None of this machinery was in Cowperthwait’s Plan A when she joined UD’s faculty in 2006 after 28 years as an emergency-room nurse. But innovation happens. “It’s really good to get nurses and engineers together,” Cowperthwait said. Add the theatre students and you have “beautiful, beautiful synergy” and a great environment for innovative ideas and solutions.
For expertise in design, manufacturing, business practice and marketing, she worked with mechanical engineering students and faculty, including Jenni Buckley and Liyun Wang of the College of Engineering, and had guidance from Joy Goswami, assistant director of the Tech Transfer Center in OEIP, in addition to UD’s Horn Program in Entrepreneurship, the Delaware Biotechnology Institute and the Alfred Lerner College of Business and Economics.
Since Avkin’s launch in 2016, the back room of its New Castle, Delaware, headquarters has morphed into a small-but-intriguing makerspace, where rubber tubing and bits of silicon, razor knives, bubble wrap and assorted adhesives are stocked beside red dyes, hypodermic needles and a plastic tub used when cooking up synthetic blood.

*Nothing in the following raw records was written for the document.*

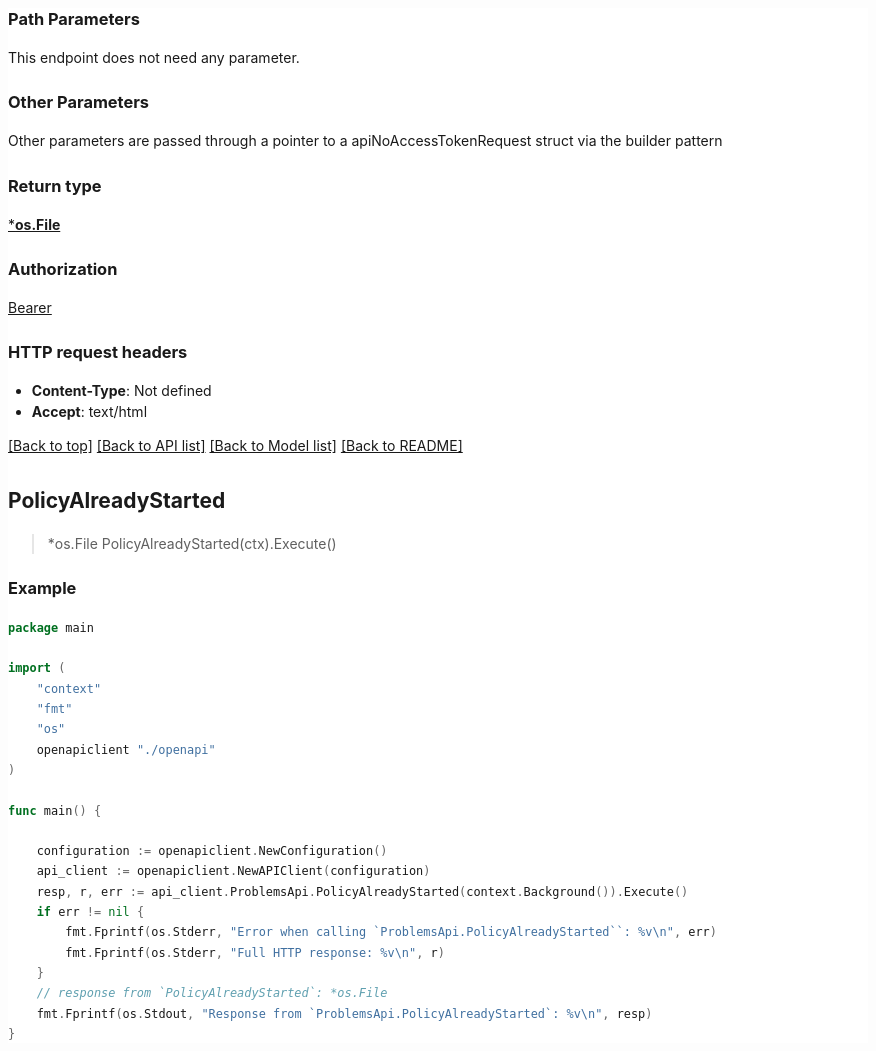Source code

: ### Path Parameters

This endpoint does not need any parameter.

### Other Parameters

Other parameters are passed through a pointer to a apiNoAccessTokenRequest struct via the builder pattern


### Return type

[***os.File**](*os.File.md)

### Authorization

[Bearer](../README.md#Bearer)

### HTTP request headers

- **Content-Type**: Not defined
- **Accept**: text/html

[[Back to top]](#) [[Back to API list]](../README.md#documentation-for-api-endpoints)
[[Back to Model list]](../README.md#documentation-for-models)
[[Back to README]](../README.md)


## PolicyAlreadyStarted

> *os.File PolicyAlreadyStarted(ctx).Execute()



### Example

```go
package main

import (
    "context"
    "fmt"
    "os"
    openapiclient "./openapi"
)

func main() {

    configuration := openapiclient.NewConfiguration()
    api_client := openapiclient.NewAPIClient(configuration)
    resp, r, err := api_client.ProblemsApi.PolicyAlreadyStarted(context.Background()).Execute()
    if err != nil {
        fmt.Fprintf(os.Stderr, "Error when calling `ProblemsApi.PolicyAlreadyStarted``: %v\n", err)
        fmt.Fprintf(os.Stderr, "Full HTTP response: %v\n", r)
    }
    // response from `PolicyAlreadyStarted`: *os.File
    fmt.Fprintf(os.Stdout, "Response from `ProblemsApi.PolicyAlreadyStarted`: %v\n", resp)
}
```

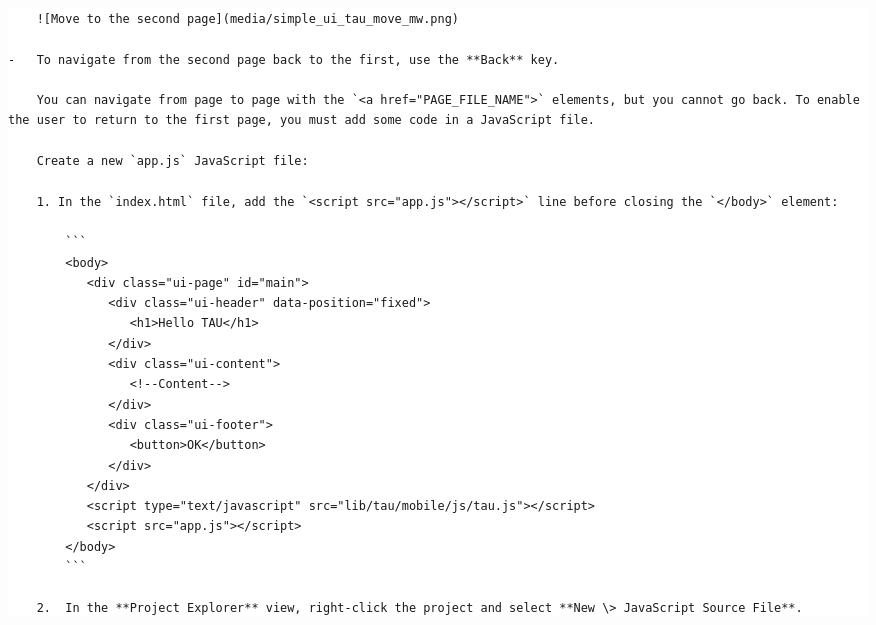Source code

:         ![Move to the second page](media/simple_ui_tau_move_mw.png)

    -   To navigate from the second page back to the first, use the **Back** key.

        You can navigate from page to page with the `<a href="PAGE_FILE_NAME">` elements, but you cannot go back. To enable the user to return to the first page, you must add some code in a JavaScript file.

        Create a new `app.js` JavaScript file:

        1. In the `index.html` file, add the `<script src="app.js"></script>` line before closing the `</body>` element:

            ```
            <body>
               <div class="ui-page" id="main">
                  <div class="ui-header" data-position="fixed">
                     <h1>Hello TAU</h1>
                  </div>
                  <div class="ui-content">
                     <!--Content-->
                  </div>
                  <div class="ui-footer">
                     <button>OK</button>
                  </div>
               </div>
               <script type="text/javascript" src="lib/tau/mobile/js/tau.js"></script>
               <script src="app.js"></script>
            </body>
            ```

        2.  In the **Project Explorer** view, right-click the project and select **New \> JavaScript Source File**.
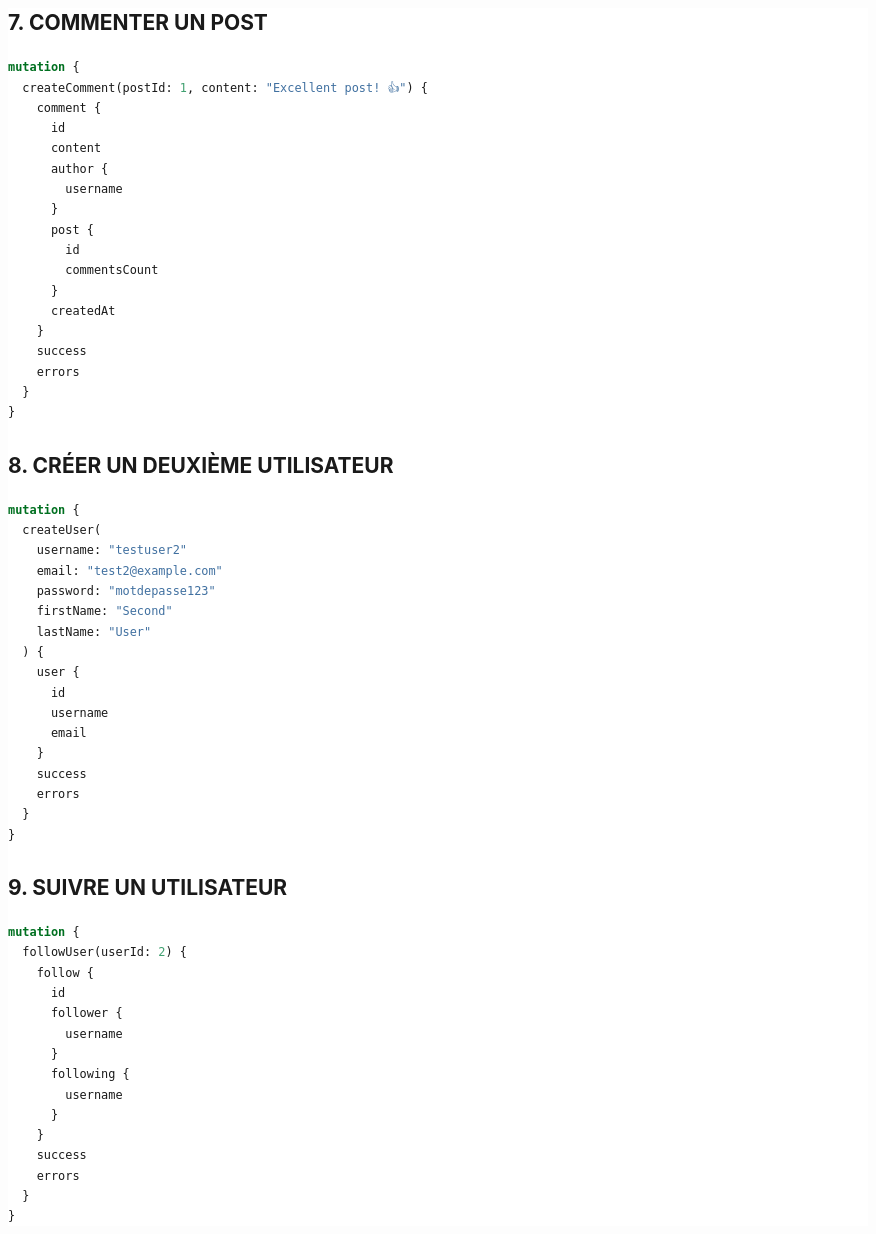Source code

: ## 7. COMMENTER UN POST
```graphql
mutation {
  createComment(postId: 1, content: "Excellent post! 👍") {
    comment {
      id
      content
      author {
        username
      }
      post {
        id
        commentsCount
      }
      createdAt
    }
    success
    errors
  }
}
```

## 8. CRÉER UN DEUXIÈME UTILISATEUR
```graphql
mutation {
  createUser(
    username: "testuser2"
    email: "test2@example.com"
    password: "motdepasse123"
    firstName: "Second"
    lastName: "User"
  ) {
    user {
      id
      username
      email
    }
    success
    errors
  }
}
```

## 9. SUIVRE UN UTILISATEUR
```graphql
mutation {
  followUser(userId: 2) {
    follow {
      id
      follower {
        username
      }
      following {
        username
      }
    }
    success
    errors
  }
}
```
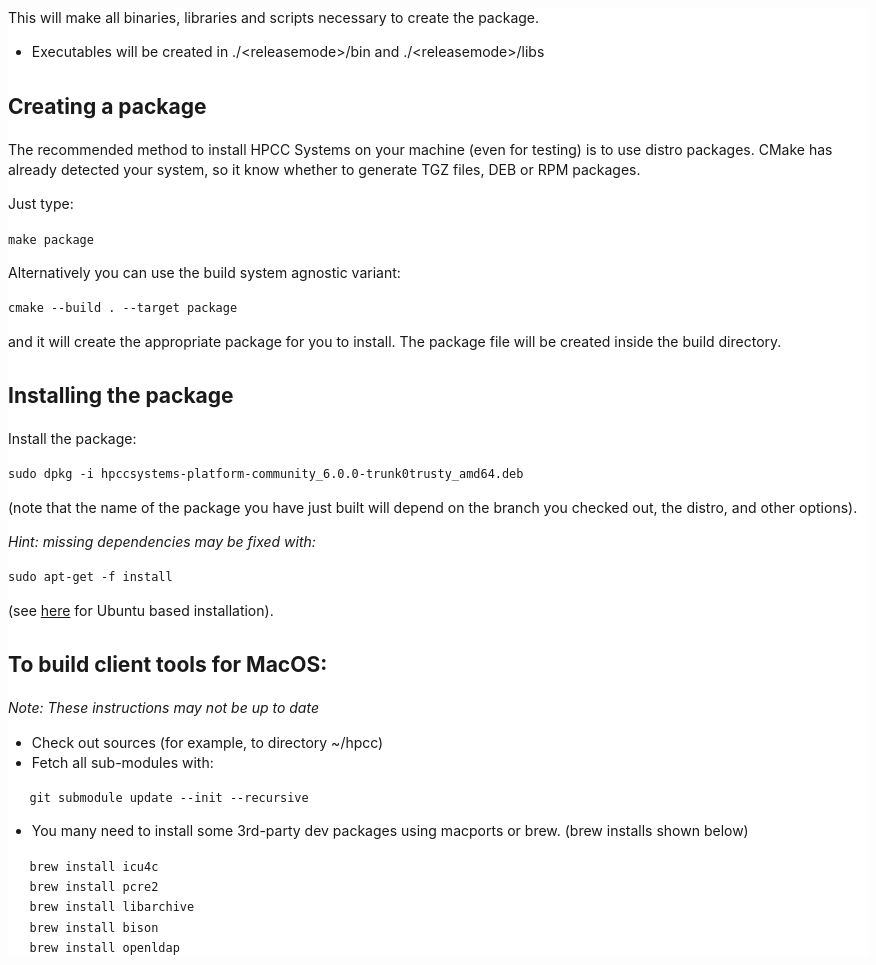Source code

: This will make all binaries, libraries and scripts necessary to create the package.

* Executables will be created in ./&lt;releasemode&gt;/bin and ./&lt;releasemode&gt;/libs

## Creating a package

The recommended method to install HPCC Systems on your machine (even for testing) is to use distro packages. CMake has already detected your system, so it know whether to generate TGZ files, DEB or RPM packages.

Just type:

    make package

Alternatively you can use the build system agnostic variant:

    cmake --build . --target package

and it will create the appropriate package for you to install. The package file will be created inside the build directory.

## Installing the package

Install the package:

    sudo dpkg -i hpccsystems-platform-community_6.0.0-trunk0trusty_amd64.deb

(note that the name of the package you have just built will depend on the branch you checked out, the distro, and other options).

*Hint: missing dependencies may be fixed with:*

    sudo apt-get -f install

(see [here](https://help.ubuntu.com/community/InstallingSoftware) for Ubuntu based installation).


## To build client tools for MacOS:

*Note: These instructions may not be up to date*

* Check out sources (for example, to directory ~/hpcc)
* Fetch all sub-modules with:

```
   git submodule update --init --recursive
```
* You many need to install some 3rd-party dev packages using macports or brew. (brew installs shown below)

```
   brew install icu4c
   brew install pcre2
   brew install libarchive
   brew install bison
   brew install openldap
```
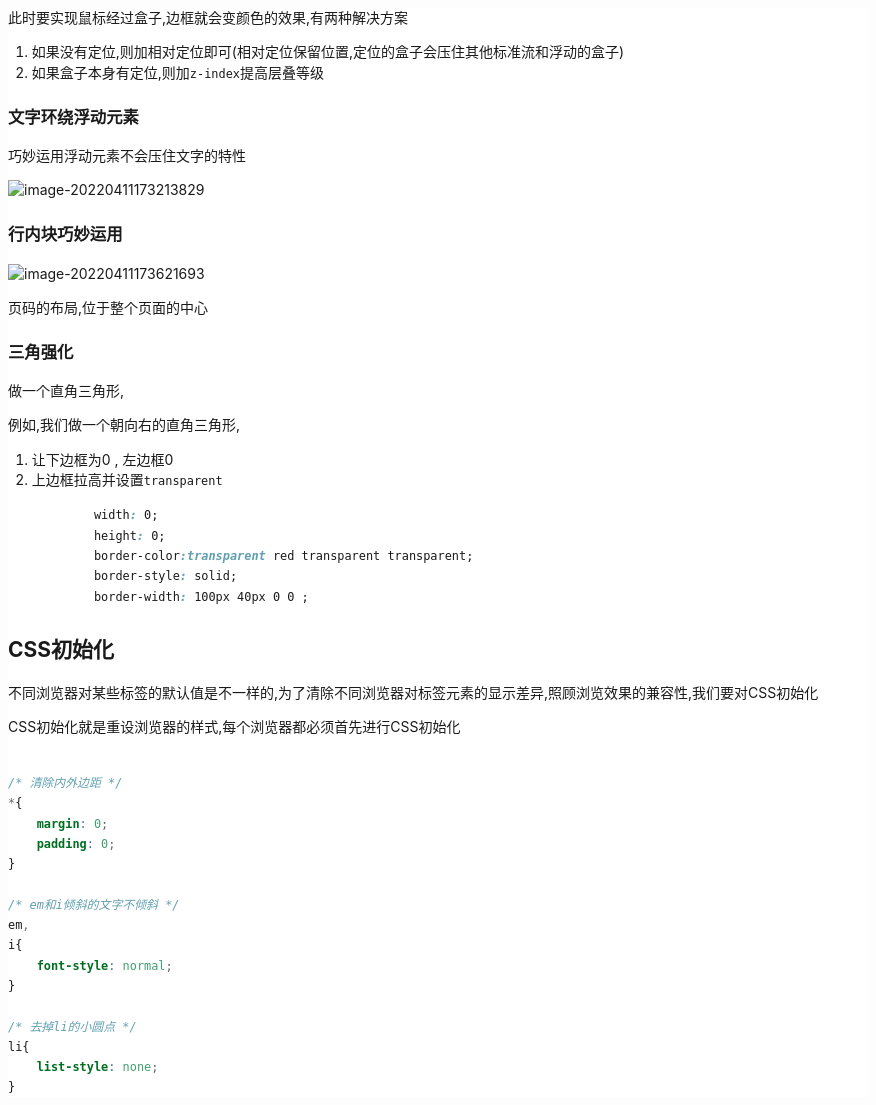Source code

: 

此时要实现鼠标经过盒子,边框就会变颜色的效果,有两种解决方案

1. 如果没有定位,则加相对定位即可(相对定位保留位置,定位的盒子会压住其他标准流和浮动的盒子)
2. 如果盒子本身有定位,则加`z-index`提高层叠等级







### 文字环绕浮动元素

巧妙运用浮动元素不会压住文字的特性

![image-20220411173213829](https://kkbank.oss-cn-qingdao.aliyuncs.com/note-img/image-20220411173213829.png)



### 行内块巧妙运用

![image-20220411173621693](https://kkbank.oss-cn-qingdao.aliyuncs.com/note-img/image-20220411173621693.png)

页码的布局,位于整个页面的中心



### 三角强化

做一个直角三角形,

例如,我们做一个朝向右的直角三角形,

1. 让下边框为0 , 左边框0
2. 上边框拉高并设置`transparent`

```css	
            width: 0;
            height: 0;
            border-color:transparent red transparent transparent;
            border-style: solid;
            border-width: 100px 40px 0 0 ;
```





## CSS初始化

不同浏览器对某些标签的默认值是不一样的,为了清除不同浏览器对标签元素的显示差异,照顾浏览效果的兼容性,我们要对CSS初始化

CSS初始化就是重设浏览器的样式,每个浏览器都必须首先进行CSS初始化

```CSS

/* 清除内外边距 */
*{
    margin: 0;
    padding: 0;
}

/* em和i倾斜的文字不倾斜 */
em,
i{
    font-style: normal;
}

/* 去掉li的小圆点 */
li{
    list-style: none;
}
```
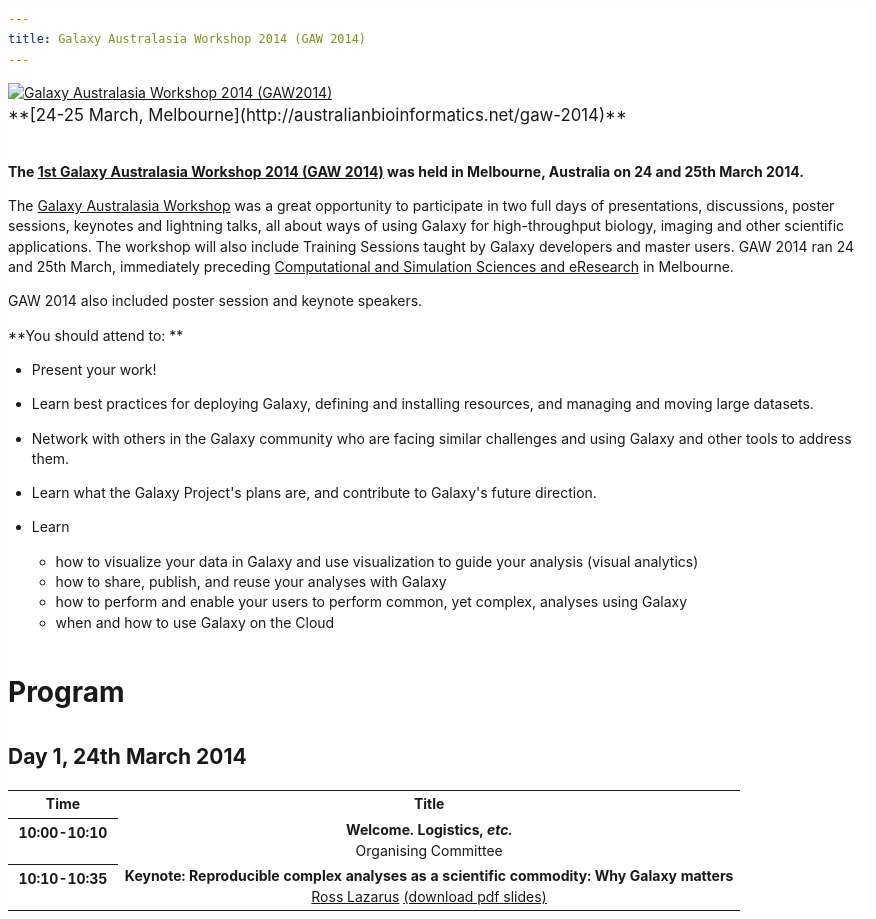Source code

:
 ```yaml
---
title: Galaxy Australasia Workshop 2014 (GAW 2014)
---
```

<div class='center'>
<a href='http://australianbioinformatics.net/gaw-2014'><img src="/src/images/logos/GAW2014-400.png" alt="Galaxy Australasia Workshop 2014 (GAW2014)"  /></a>

<br />
<span style="font-size: larger;"> **[24-25 March, Melbourne](http://australianbioinformatics.net/gaw-2014)** </span>
</div>
<br />


**The [1st Galaxy Australasia Workshop 2014 (GAW 2014)](http://australianbioinformatics.net/gaw-2014) was held in Melbourne, Australia on 24 and 25th March 2014.** 

The [Galaxy Australasia Workshop](http://australianbioinformatics.net/gaw-2014) was a great opportunity to participate in two full days of presentations, discussions, poster sessions, keynotes and lightning talks, all about ways of using Galaxy for high-throughput biology, imaging and other scientific applications. The workshop will also include Training Sessions taught by Galaxy developers and master users.  GAW 2014 ran 24 and 25th March, immediately preceding [Computational and Simulation Sciences and eResearch](http://wp.csiro.au/css/) in Melbourne.

GAW 2014 also included poster session and keynote speakers.

**You should attend to: **

* Present your work!

* Learn best practices for deploying Galaxy, defining and installing resources, and managing and moving large datasets.

* Network with others in the Galaxy community who are facing similar challenges and using Galaxy and other tools to address them.

* Learn what the Galaxy Project's plans are, and contribute to Galaxy's future direction.

* Learn
  * how to visualize your data in Galaxy and use visualization to guide your analysis (visual analytics)
  * how to share, publish, and reuse your analyses with Galaxy
  * how to perform and enable your users to perform common, yet complex, analyses using Galaxy
  * when and how to use Galaxy on the Cloud

# Program

## Day 1, 24th March 2014

<table class="table table-striped">
  <tr>
    <th style=" width: 15%;"> Time </th>
    <th> Title </th>
  </tr>
  <tr>
    <th> 10:00-10:10 </th>
    <td style=" text-align: center;"> <strong>Welcome. Logistics, <em>etc.</strong></em><br />Organising Committee </td>
  </tr>
  <tr>
    <th> 10:10-10:35 </th>
    <td style=" text-align: center;"> <strong>Keynote: Reproducible complex analyses as a scientific commodity: Why Galaxy matters</strong><br /><a href='/src/people/fubar/index.md'>Ross Lazarus</a>  <a href='https://depot.galaxyproject.org/hub/attachments/documents/presentations/gaw2014/ross_repro_research.pdf'>(download pdf slides)</a> </td>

It now has seven full-time employees and five part-timers. “We see our relationship with the University as not ending,” Cowperthwait said. “We will always start our product development through the University’s senior design program. The company’s founders believe in education and there is a symbiotic relationship. We have theatre, nursing and engineering students working together—where does that even happen? We will keep innovating and moving forward.” And patients and their caregivers will reap the rewards.